**BRIEF:**
Please say how many lines in the records below contain the word "false". Give only the number.

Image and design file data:
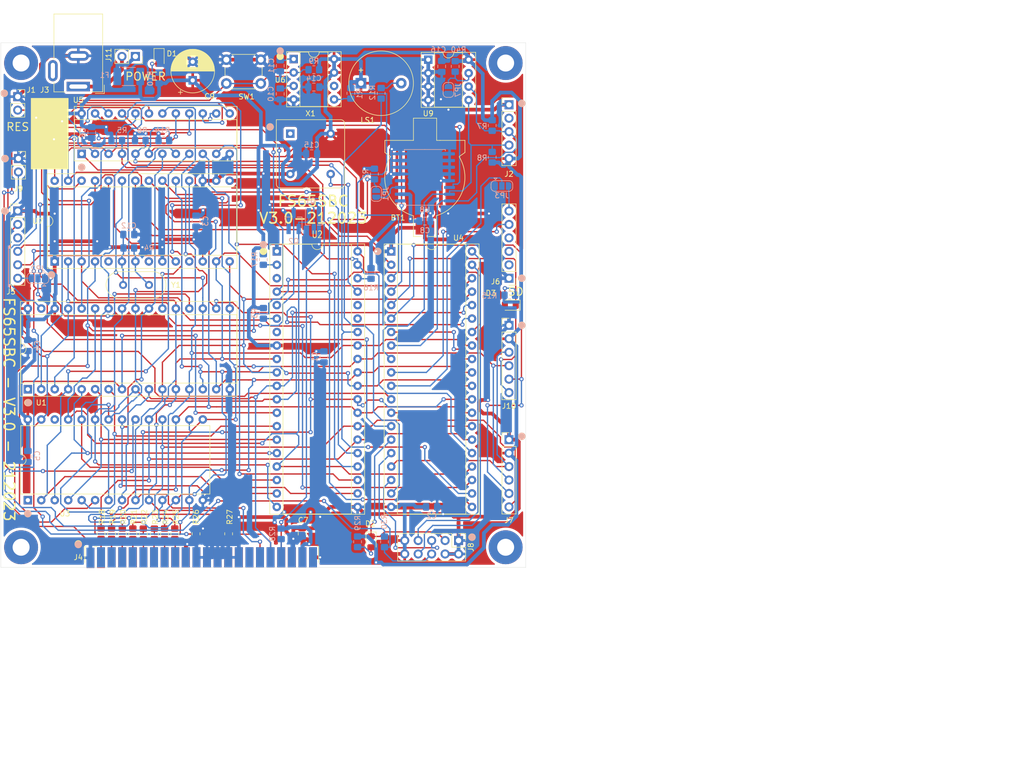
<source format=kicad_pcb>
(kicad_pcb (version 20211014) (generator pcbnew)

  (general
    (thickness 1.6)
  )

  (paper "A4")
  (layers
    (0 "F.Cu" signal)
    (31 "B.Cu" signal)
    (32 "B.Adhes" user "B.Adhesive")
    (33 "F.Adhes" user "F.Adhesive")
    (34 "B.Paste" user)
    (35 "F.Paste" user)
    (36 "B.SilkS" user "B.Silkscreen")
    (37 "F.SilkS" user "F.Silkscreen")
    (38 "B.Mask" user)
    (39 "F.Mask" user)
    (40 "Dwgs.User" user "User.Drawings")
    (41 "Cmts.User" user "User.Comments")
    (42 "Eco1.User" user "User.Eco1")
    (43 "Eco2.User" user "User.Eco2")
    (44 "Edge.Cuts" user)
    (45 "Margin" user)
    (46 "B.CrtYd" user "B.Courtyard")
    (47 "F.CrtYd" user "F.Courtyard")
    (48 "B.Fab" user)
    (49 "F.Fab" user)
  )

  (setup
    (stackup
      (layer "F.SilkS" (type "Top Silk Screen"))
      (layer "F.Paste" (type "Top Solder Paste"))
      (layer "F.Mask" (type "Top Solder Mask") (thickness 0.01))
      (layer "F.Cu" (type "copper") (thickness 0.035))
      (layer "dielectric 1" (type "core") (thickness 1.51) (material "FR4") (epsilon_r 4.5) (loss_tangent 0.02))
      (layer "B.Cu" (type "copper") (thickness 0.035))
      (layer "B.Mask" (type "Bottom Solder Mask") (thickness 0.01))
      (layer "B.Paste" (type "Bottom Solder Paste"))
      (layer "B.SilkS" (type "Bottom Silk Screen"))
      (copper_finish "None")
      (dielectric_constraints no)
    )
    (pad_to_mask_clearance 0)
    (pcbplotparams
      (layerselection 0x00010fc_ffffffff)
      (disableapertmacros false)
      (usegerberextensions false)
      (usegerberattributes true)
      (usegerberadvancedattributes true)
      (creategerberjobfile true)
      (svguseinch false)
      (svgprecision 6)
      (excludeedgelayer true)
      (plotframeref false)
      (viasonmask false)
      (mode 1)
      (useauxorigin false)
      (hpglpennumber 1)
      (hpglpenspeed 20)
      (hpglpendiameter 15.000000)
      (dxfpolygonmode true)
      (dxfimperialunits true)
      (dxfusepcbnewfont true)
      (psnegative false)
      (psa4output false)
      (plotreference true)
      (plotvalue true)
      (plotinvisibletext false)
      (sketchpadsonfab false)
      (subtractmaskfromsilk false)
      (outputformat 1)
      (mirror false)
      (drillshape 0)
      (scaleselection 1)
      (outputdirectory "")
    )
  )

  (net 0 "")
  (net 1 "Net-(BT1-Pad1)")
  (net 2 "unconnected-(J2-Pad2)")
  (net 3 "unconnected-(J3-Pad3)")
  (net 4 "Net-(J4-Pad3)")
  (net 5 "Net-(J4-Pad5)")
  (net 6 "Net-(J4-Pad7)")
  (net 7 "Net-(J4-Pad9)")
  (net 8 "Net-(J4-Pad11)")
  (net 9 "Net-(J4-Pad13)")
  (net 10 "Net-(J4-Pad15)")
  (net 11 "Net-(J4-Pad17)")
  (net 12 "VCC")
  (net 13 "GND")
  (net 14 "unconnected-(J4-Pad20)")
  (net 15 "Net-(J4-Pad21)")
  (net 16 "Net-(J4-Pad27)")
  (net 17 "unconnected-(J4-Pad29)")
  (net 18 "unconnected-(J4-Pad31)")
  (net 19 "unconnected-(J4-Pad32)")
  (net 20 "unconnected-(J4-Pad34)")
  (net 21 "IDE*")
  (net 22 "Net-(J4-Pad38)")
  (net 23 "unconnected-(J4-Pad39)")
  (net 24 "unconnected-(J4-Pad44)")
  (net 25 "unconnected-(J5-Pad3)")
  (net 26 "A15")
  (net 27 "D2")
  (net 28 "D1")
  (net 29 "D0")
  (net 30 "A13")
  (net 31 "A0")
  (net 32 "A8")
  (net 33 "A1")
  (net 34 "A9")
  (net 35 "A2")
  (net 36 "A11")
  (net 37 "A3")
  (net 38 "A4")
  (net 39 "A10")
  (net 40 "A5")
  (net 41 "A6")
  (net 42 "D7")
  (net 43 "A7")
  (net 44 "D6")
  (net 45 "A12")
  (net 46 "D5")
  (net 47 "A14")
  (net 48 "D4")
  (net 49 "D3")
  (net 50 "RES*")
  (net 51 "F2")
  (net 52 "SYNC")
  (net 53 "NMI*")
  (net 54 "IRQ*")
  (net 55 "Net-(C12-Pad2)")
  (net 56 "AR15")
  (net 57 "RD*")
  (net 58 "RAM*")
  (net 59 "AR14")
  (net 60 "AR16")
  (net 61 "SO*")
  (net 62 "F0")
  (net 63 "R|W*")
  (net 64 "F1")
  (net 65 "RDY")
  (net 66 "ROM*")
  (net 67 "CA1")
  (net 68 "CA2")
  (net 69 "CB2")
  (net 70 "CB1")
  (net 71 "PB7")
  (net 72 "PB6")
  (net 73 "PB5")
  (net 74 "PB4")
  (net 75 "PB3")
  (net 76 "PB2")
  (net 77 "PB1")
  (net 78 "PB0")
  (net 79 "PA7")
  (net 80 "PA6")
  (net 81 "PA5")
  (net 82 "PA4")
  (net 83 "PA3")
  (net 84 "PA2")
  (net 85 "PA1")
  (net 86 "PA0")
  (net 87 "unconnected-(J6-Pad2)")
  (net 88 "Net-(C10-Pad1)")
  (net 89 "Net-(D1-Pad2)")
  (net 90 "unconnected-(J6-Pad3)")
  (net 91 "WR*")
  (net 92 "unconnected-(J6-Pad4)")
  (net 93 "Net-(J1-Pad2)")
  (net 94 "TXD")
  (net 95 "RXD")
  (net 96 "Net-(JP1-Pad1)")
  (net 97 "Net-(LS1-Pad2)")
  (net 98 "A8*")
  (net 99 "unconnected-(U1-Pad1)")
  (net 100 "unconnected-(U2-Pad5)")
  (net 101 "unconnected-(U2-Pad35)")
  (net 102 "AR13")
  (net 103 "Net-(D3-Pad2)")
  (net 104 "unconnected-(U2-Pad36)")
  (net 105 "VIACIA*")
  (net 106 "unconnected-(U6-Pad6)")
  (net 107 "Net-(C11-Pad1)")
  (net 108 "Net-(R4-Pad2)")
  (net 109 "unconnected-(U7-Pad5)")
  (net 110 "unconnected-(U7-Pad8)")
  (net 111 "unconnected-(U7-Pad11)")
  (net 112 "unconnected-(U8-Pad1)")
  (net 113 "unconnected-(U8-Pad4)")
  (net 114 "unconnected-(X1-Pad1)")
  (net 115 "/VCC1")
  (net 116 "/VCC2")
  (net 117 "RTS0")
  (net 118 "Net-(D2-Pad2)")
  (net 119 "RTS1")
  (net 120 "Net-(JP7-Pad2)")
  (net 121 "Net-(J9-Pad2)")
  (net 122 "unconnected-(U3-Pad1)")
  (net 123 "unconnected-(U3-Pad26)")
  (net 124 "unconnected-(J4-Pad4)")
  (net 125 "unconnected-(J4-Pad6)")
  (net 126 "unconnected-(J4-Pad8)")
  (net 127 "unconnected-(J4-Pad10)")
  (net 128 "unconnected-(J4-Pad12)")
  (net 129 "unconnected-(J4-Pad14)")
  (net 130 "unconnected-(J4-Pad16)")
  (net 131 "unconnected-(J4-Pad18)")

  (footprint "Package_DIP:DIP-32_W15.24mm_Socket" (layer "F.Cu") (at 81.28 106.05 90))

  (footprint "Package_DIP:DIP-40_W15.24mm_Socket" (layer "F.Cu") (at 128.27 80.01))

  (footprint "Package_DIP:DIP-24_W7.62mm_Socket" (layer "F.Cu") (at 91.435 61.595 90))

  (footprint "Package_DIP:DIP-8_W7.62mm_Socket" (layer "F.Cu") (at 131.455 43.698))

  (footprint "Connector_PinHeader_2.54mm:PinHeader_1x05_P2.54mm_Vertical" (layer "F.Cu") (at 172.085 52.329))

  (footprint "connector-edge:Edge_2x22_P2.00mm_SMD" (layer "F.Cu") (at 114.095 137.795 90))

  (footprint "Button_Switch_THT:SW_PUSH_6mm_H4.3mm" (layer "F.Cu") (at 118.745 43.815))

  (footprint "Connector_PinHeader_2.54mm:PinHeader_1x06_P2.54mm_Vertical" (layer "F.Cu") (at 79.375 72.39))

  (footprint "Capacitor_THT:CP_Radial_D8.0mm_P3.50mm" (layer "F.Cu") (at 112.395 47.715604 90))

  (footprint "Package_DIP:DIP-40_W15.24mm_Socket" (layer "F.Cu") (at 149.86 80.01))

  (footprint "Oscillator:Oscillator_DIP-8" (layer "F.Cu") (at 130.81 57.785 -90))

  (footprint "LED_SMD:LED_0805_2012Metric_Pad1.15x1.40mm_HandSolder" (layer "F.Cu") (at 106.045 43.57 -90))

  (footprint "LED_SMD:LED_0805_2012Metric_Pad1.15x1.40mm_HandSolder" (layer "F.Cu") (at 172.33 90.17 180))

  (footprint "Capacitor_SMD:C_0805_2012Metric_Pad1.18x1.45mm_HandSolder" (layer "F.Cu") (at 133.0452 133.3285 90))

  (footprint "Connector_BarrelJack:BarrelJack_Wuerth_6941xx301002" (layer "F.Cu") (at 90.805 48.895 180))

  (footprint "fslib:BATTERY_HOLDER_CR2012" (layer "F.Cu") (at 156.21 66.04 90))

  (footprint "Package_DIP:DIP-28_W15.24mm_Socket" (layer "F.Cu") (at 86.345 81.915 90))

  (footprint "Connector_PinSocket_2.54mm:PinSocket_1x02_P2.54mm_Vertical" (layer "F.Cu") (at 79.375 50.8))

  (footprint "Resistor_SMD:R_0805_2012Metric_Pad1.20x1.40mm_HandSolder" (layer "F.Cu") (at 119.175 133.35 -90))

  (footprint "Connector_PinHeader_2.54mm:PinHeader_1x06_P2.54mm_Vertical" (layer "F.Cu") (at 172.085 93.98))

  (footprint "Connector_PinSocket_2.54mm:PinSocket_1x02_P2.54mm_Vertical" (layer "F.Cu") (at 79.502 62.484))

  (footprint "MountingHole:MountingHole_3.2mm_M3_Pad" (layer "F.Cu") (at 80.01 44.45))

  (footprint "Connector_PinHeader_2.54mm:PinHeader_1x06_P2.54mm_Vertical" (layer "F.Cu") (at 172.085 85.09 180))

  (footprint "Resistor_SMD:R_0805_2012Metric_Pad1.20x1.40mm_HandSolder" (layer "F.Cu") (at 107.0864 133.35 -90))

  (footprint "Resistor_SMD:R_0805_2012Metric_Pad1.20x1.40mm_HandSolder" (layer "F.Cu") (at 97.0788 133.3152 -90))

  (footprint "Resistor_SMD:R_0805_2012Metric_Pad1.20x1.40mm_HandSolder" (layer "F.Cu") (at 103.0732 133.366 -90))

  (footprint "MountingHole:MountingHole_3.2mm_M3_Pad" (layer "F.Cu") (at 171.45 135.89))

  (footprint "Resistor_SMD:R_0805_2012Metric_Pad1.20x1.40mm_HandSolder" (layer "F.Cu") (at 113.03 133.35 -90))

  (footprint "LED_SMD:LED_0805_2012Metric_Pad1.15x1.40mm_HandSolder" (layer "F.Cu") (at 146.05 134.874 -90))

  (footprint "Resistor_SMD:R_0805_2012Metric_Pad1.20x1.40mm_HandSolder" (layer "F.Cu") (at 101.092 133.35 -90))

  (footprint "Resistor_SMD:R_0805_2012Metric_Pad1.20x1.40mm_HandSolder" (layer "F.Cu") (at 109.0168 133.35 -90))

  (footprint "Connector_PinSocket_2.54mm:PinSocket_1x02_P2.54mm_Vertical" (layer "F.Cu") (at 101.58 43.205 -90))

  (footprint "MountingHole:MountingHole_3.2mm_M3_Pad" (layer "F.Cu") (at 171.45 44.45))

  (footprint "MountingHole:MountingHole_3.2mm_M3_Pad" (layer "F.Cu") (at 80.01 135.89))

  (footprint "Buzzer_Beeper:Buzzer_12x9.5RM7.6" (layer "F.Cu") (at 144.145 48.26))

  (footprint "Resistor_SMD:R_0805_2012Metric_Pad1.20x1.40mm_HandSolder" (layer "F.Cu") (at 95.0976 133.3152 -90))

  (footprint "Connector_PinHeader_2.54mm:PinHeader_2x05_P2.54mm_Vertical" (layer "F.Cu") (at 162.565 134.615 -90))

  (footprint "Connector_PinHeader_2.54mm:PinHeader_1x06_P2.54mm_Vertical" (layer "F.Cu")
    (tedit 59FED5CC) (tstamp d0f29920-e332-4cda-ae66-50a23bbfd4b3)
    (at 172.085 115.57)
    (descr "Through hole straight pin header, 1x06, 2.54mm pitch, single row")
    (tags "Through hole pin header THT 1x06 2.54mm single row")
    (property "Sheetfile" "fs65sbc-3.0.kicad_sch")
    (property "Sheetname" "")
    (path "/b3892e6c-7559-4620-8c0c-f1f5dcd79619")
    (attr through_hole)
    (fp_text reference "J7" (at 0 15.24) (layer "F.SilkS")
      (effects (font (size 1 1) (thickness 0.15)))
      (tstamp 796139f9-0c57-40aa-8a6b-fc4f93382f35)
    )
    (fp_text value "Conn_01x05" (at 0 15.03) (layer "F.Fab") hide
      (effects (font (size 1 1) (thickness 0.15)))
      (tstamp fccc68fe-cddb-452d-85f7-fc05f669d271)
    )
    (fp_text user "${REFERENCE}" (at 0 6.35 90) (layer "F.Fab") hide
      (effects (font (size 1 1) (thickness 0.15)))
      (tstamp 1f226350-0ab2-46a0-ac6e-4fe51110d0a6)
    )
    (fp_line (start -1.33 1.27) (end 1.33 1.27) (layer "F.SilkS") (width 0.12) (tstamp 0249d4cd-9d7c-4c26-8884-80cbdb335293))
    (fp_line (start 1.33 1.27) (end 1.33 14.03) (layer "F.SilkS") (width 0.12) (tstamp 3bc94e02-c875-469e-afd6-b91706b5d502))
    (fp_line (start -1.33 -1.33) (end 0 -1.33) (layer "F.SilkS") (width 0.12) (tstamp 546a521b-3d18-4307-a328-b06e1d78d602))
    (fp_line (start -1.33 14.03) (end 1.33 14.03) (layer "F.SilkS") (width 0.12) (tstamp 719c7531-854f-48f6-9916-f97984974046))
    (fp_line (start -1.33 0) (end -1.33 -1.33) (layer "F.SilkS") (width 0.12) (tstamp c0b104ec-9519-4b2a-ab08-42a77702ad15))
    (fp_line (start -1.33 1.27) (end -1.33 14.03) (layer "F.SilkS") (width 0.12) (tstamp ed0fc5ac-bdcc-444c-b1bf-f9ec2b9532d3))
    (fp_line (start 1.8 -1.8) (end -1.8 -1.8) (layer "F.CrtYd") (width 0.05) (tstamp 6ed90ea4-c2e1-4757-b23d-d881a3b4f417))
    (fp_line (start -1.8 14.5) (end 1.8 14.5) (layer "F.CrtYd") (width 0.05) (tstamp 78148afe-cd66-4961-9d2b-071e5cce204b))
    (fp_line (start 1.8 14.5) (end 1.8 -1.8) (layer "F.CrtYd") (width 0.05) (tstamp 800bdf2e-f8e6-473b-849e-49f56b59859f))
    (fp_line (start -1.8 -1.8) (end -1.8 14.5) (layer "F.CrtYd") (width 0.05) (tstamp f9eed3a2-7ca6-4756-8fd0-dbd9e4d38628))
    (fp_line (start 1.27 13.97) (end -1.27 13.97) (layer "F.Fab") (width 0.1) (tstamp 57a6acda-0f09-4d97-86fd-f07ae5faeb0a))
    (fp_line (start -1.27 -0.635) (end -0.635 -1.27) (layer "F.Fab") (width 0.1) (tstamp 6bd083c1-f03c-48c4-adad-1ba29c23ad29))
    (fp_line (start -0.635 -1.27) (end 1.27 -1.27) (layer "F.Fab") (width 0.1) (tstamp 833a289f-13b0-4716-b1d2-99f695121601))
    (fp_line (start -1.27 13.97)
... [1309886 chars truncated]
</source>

**ANSWER BOX:**
12